Text provided Start Marker

Pope Francis’ address to the conference promoted by the dicastery for the causes of saints
Clementine Hall – Thursday, 14. November 2024

Summary: “I wanted to set up, the Commission for the New Martyrs which, would collect
the memory of those who, among other Christian denominations,
were able to give up their lives so as not to betray the Lord”.

Dear brothers and sisters,

I greet Cardinal Semeraro with the other Superiors of the Dicastery, the officials, the consultors, the postulators, and all of you who have taken part in the Conference on the theme of Martyrdom and the Offering of Life. 
It was inspired by the words of Jesus in the Gospel of John: “No one has greater love than this, to lay down one’s life for one’s friends” (Jn 15:13).
And no miracles are needed to canonize a martyr.
Martyrdom is enough; we thus save a little time, and paper, and money [Laughter].
And this giving of one’s life for one’s friends is a word that always gives comfort and hope.
In fact, on the evening of the Last Supper, the Lord spoke of the gift of self that would be completed on the Cross.
Only love can make sense of the Cross: a love so great that it has taken on all sin and forgives it, enters into our suffering and gives us the strength to bear it, enters even into death to overcome it and save us. In the Cross of Christ there is all of God’s love, there is his immense mercy.

Text provided End Marker

--- Assignment 1 ---
Print the lines of the listing from the line containing "What is the lowest" through the end of the listing, leaving out any pictures.

Exercise materials Start Marker

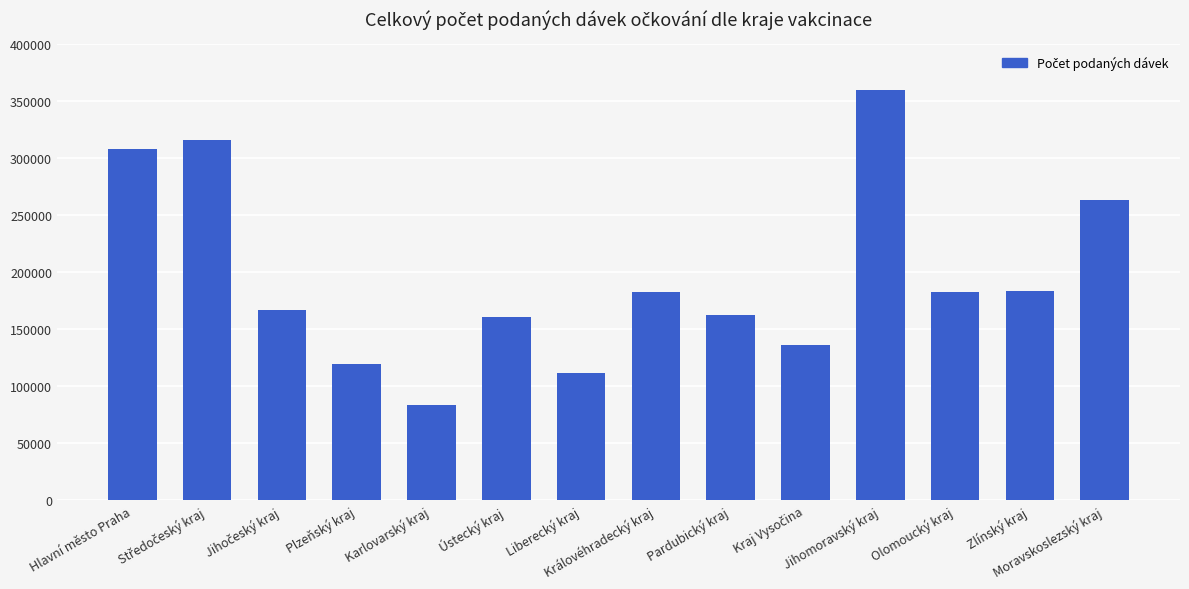

What is the average value?

195647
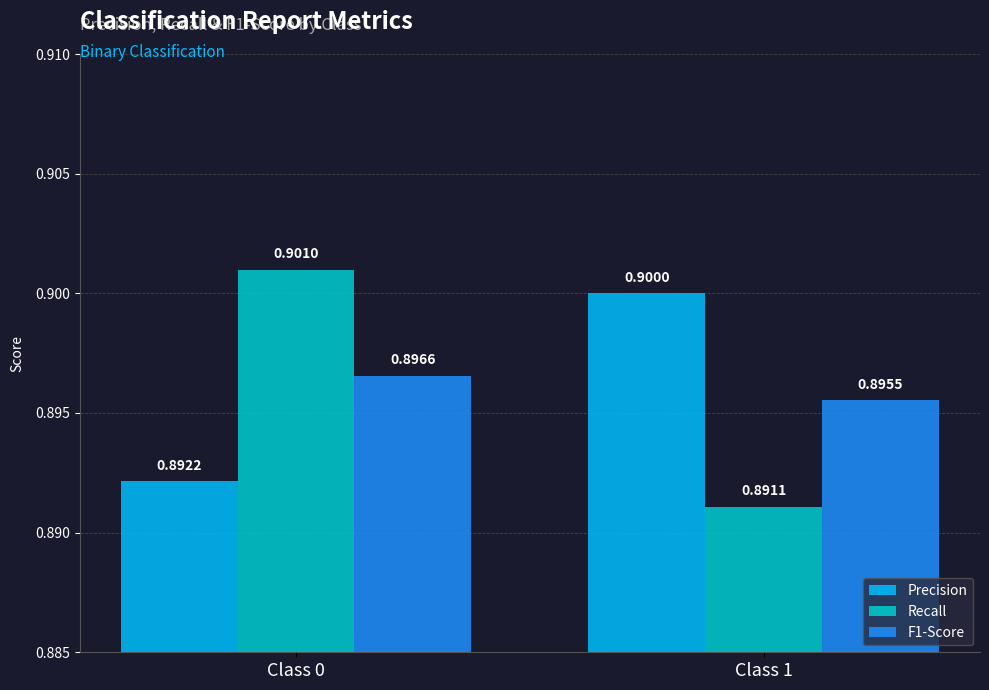

What is the lowest value of the Recall series?

0.9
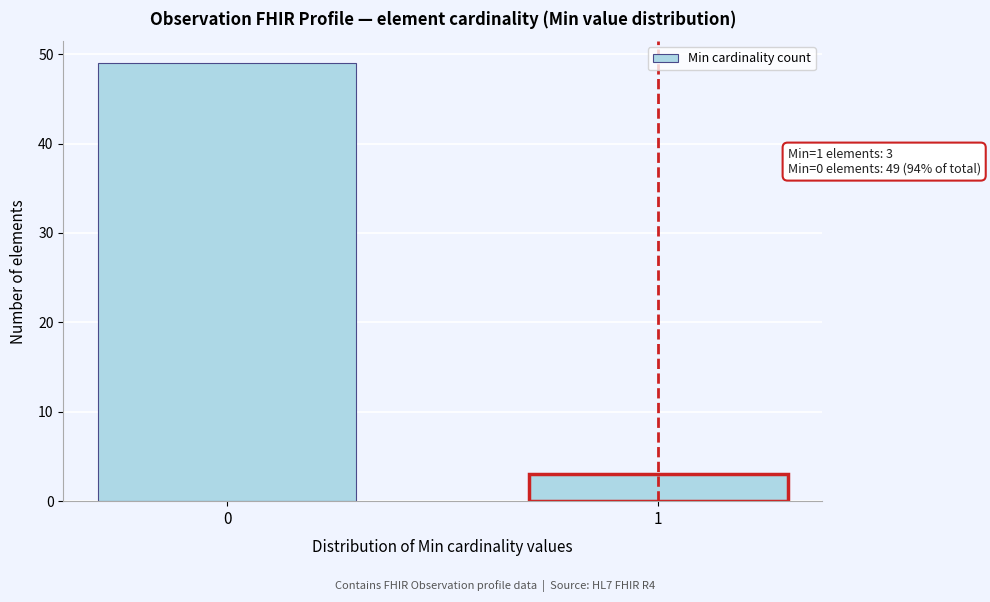

Reading left to right, what are all the values shown in this chart?

49	3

Exercise materials End Marker

--- Assignment 2 ---
Translate this sentence from the address on martyrdom into Spanish: "And no miracles are needed to canonize a martyr."

--- Your solution 1 ---
What is the lowest value of the Recall series?

0.9

Reading left to right, what are all the values shown in this chart?

49	3

--- Your solution 2 ---
Y no se necesitan milagros para canonizar a un mártir.